Every line in the data below that includes "down" belongs in the answer, copied as it stands.
** Listed entries follows **
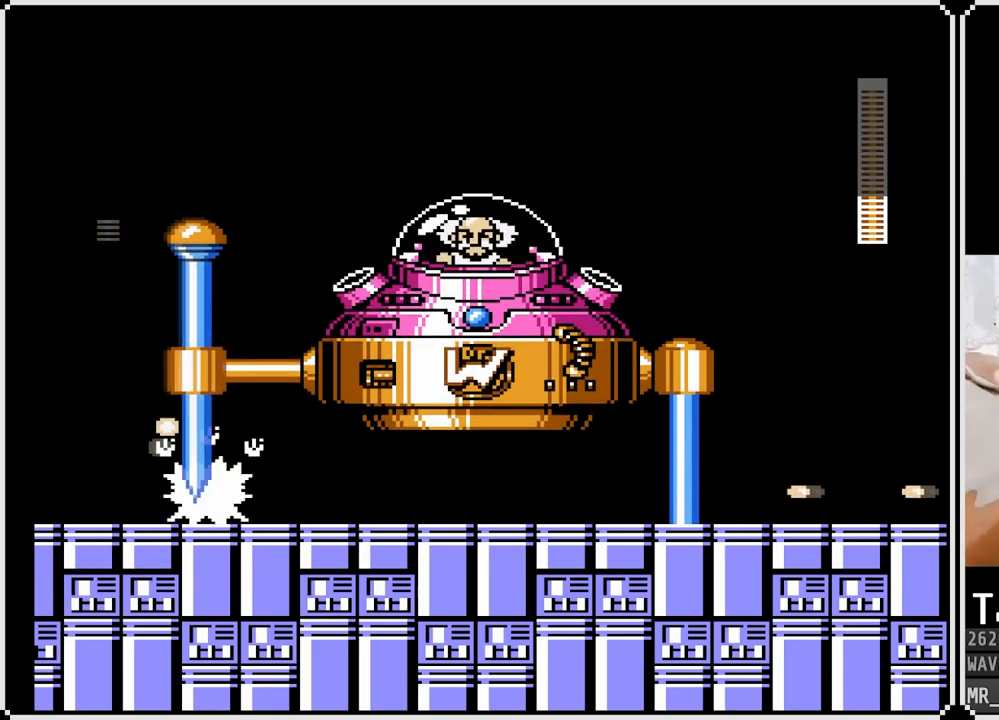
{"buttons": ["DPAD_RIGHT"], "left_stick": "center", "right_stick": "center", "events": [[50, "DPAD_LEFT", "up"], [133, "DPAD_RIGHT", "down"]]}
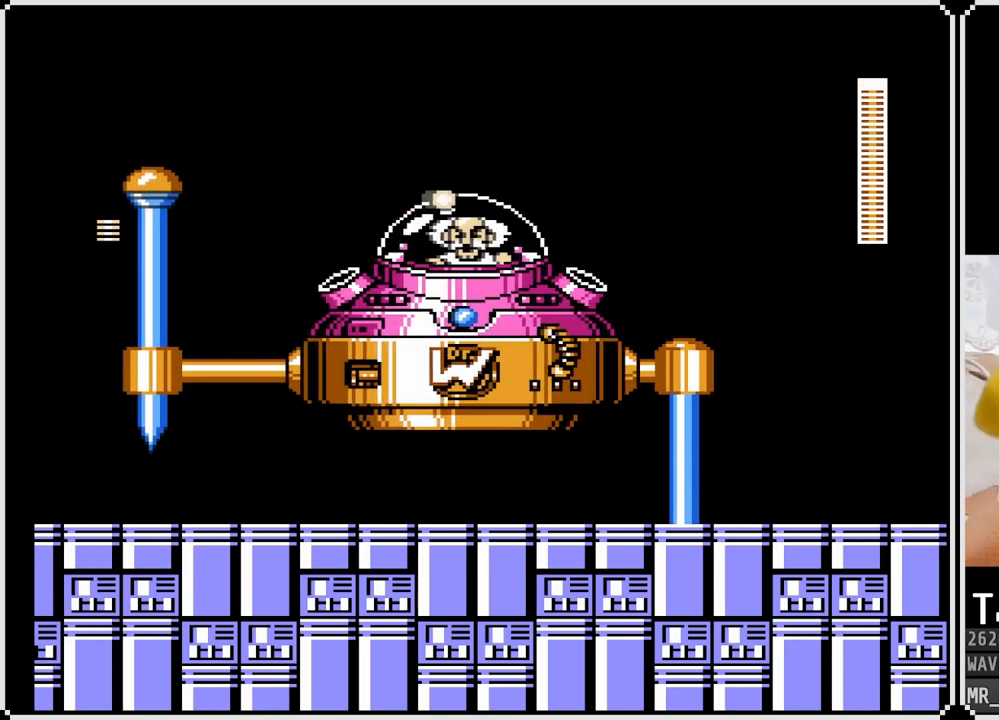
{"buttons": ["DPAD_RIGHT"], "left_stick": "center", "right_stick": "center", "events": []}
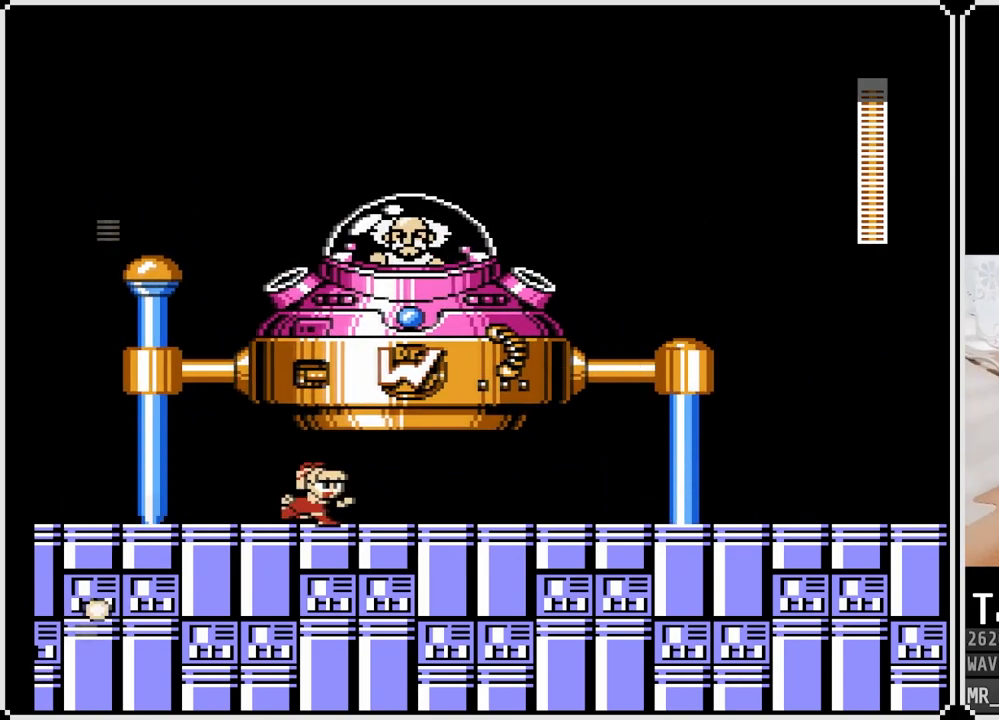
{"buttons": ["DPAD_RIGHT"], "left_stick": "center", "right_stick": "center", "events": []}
** End of Listed entries **
** Listed entries follows **
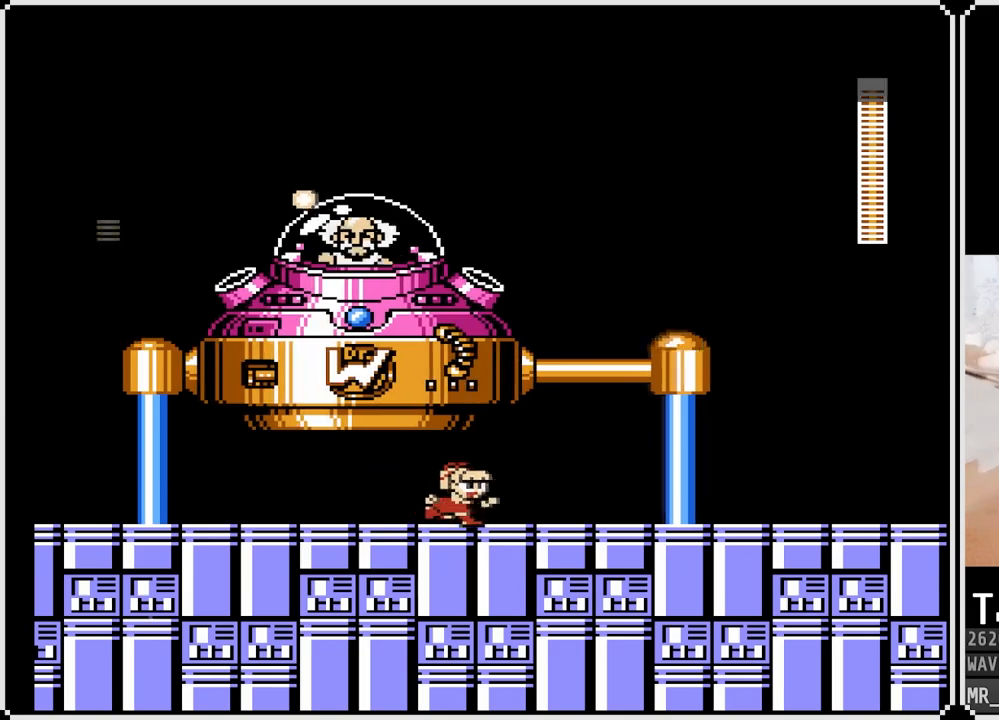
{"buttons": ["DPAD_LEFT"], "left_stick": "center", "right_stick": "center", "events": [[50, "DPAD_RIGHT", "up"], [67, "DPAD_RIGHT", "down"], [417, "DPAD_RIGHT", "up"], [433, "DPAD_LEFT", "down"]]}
** End of Listed entries **
● **Answer box**
{"buttons": ["DPAD_RIGHT"], "left_stick": "center", "right_stick": "center", "events": [[50, "DPAD_LEFT", "up"], [133, "DPAD_RIGHT", "down"]]}
{"buttons": ["DPAD_LEFT"], "left_stick": "center", "right_stick": "center", "events": [[50, "DPAD_RIGHT", "up"], [67, "DPAD_RIGHT", "down"], [417, "DPAD_RIGHT", "up"], [433, "DPAD_LEFT", "down"]]}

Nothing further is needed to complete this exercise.